Неумолимая память вновь и вновь обрисовывала два образа, разбивших ее счастье. Но к полуночи силы оставили Лауру: выплакавшись и потеряв всякую надежду, она погрузилась в глубокий обволакивающий сон.

Она не знала, что Жуан, расспросив кучера о маршруте следования фиакра, отправил его восвояси. Потом он, вместе с Биной, пытался хоть как-то успокоить ее. Но, убедившись, что Лаура все равно не откроет и что лучше будет послушаться и оставить ее в покое, он дал Бине указания и зашел в свою комнату. Там он взял один из пистолетов, тщательно его проверил, зарядил и засунул оружие за пояс. Потом завернулся в плащ, нахлобучил на голову шляпу и вышел, сказав на прощание плачущей камеристке, что он ненадолго отлучится.

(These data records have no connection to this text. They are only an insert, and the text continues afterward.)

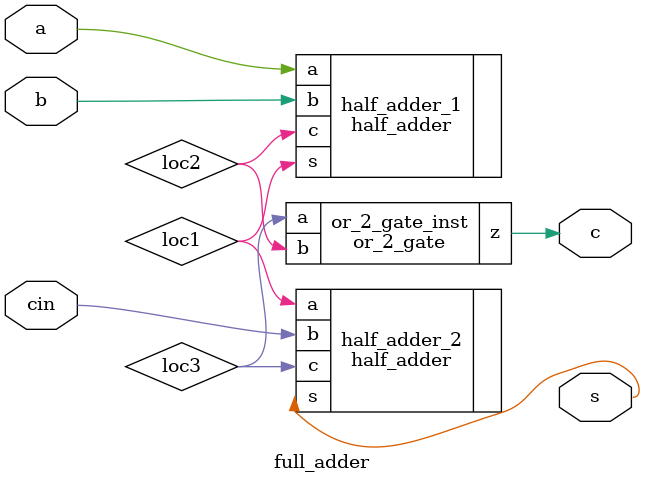
<source format=sv>
`include "../../half_adder/dataflow/half_adder.sv"

module or_2_gate(a,b,z);
	input wire a,b;
	output z;
	
	assign z = a || b;
	
endmodule

module full_adder(a,b,cin,s,c);
	input wire a,b,cin;
	output s,c;

	wire loc1,loc2,loc3;

	half_adder half_adder_1(.a(a),.s(loc1),.c(loc2), .b(b));
	half_adder half_adder_2(.a(loc1),.b(cin),.c(loc3), .s(s));
	or_2_gate or_2_gate_inst(.b(loc2),.a(loc3),.z(c));	
endmodule

</source>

Через некоторое время жители домов на улице Бюффо были разбужены звоном разбитого стекла, выстрелом и женским криком…

На следующее утро Лаура открыла дверь, попросила воды, долго умывалась, потом позавтракала молоком и хлебом с медом и попросила Жуана найти ей экипаж.

— Я еду в Тампль, — сказала она. — Возможно, поживу в ротонде несколько дней, но если кто-то будет меня спрашивать, скажите, что не знаете, где я. Разве что Питу зайдет, если его выпустят…

— А если барон де Батц? — спросила Бина, сведущая в личных делах Лауры более, чем полагала ее хозяйка.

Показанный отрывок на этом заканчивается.